### GIVEN EXERCISE 1
Answer these questions using the discussion of processor value below:
(a) Which upgrade does the first post give as an example of a 100% price increase?
(b) What range of performance gain does the first post attach to that upgrade?
(c) How many bit-ops per clock can AVX3 do compared with AVX2, according to the reply?

### GIVEN PASSAGE
──────────────────────────────

I also want the best....... best value, which more people should start caring for too, would turn the market better for sure.... when you're dealing with 100% price increase like the 1950x to 7980xe for 15~20% increase in performance I really find ludicrous there's people so stubborn to go like that... "BEST OR NUTHING" usually people like that are the ones that don't even use the PC to its full potential also :P

 

 

And what exactly is the best value? What does that mean? I keep seeing the word "value" used, but the context is always static, as if value is black and white. You also throw the numbers "15-20%" in regards to performance, but that number is not static across the entire board. AVX3 can do twice the bit-ops/clock as AVX2, and Ryzen's AVX performance is already crippled as is. Not only that, but Threadrippers IMC is inferior to Intel's in terms of raw bandwidth and latency. Yet another serious difference in performance that will vary depending on ones specific use case. How do these cases lineup in your "15-20%" number, and what is their intrinsic value in that context?

──────────────────────────────

### GIVEN EXERCISE 2
State how many lines of the entries below contain the string "kern". Case counts. Give only the number.

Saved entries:
──────────────────────────────

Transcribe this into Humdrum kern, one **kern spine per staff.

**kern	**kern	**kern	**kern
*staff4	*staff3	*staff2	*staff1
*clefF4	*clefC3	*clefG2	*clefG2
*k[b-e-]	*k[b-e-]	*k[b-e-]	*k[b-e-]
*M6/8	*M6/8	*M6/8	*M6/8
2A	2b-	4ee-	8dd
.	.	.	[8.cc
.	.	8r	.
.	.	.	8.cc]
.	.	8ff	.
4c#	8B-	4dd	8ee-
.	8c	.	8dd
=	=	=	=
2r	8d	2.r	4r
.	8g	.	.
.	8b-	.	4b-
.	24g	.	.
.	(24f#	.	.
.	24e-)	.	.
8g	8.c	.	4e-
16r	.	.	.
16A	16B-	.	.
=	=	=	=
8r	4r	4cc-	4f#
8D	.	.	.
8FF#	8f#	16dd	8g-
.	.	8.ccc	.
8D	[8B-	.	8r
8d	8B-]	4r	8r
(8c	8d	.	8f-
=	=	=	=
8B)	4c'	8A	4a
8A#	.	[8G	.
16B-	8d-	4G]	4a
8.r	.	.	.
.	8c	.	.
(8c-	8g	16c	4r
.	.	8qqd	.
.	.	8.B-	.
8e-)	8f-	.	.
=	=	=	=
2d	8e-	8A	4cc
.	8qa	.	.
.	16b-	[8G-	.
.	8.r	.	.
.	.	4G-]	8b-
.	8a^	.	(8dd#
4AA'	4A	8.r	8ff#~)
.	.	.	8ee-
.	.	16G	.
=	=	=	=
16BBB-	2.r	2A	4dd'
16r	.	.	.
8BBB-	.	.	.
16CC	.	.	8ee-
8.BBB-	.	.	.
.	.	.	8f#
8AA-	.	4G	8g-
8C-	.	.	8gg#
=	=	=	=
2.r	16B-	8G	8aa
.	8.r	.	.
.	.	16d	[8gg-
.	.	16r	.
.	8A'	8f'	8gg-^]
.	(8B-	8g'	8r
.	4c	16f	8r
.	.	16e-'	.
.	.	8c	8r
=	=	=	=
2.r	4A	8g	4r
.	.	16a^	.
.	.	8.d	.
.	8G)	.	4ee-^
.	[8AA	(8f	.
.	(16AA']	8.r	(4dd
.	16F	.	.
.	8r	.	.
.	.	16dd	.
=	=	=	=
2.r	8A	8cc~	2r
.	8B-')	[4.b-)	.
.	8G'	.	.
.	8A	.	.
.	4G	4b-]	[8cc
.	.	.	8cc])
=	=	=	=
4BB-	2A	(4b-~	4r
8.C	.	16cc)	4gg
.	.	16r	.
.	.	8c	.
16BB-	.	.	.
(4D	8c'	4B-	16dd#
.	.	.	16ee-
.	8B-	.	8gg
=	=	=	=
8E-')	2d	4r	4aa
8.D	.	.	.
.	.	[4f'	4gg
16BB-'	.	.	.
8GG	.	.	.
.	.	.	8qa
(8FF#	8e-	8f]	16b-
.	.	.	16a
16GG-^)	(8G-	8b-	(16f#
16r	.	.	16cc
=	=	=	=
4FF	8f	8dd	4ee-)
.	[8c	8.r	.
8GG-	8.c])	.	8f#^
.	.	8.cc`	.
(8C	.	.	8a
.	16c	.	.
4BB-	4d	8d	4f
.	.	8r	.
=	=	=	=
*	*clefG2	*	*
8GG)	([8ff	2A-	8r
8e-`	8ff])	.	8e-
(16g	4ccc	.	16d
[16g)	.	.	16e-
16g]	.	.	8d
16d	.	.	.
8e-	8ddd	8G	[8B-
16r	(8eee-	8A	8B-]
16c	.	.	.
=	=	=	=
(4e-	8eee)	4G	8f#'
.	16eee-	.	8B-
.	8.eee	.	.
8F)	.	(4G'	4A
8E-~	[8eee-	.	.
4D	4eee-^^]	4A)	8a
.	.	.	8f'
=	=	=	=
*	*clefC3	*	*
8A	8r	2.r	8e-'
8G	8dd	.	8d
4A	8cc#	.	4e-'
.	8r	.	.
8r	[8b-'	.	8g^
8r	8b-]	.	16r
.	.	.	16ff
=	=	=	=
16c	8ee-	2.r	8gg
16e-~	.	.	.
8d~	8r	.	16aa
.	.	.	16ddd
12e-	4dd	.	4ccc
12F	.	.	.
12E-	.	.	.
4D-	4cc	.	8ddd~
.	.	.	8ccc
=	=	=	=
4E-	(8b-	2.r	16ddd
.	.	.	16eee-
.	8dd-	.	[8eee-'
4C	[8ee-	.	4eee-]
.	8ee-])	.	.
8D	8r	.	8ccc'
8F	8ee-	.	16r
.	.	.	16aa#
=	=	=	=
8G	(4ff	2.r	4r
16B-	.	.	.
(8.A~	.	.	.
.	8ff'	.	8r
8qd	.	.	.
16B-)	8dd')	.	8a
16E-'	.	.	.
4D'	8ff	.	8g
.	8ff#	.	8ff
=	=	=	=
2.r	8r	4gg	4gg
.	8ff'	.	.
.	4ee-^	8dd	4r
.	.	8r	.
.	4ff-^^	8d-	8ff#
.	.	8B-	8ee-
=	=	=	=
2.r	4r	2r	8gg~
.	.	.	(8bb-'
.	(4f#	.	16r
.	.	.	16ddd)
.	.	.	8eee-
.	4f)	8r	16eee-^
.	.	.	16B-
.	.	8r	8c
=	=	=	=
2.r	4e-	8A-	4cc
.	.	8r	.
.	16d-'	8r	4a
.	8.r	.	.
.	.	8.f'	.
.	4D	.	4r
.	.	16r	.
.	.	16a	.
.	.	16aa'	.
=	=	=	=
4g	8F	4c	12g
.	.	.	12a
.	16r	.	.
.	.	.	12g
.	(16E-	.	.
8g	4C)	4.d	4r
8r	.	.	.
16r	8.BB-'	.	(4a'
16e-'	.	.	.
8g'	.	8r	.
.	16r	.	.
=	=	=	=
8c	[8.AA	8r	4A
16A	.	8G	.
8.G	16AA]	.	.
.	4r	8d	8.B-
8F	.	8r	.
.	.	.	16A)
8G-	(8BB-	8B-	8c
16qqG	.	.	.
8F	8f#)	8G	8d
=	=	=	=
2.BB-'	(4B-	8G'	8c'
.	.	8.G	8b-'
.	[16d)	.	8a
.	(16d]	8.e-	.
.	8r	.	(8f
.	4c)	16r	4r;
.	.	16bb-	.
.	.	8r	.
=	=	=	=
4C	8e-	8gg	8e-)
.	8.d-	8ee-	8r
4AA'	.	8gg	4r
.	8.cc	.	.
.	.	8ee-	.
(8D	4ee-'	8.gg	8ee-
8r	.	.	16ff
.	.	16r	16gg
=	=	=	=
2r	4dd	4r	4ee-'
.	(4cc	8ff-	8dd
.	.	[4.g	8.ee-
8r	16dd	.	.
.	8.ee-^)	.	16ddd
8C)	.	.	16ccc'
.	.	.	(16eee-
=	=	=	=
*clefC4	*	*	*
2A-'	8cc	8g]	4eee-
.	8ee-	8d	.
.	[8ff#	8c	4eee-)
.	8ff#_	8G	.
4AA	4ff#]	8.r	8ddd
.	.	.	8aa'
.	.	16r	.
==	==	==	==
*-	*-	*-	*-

──────────────────────────────

### ANSWER 1
(a) The 1950x to the 7980xe.
(b) 15~20%.
(c) Twice as many.

### ANSWER 2
2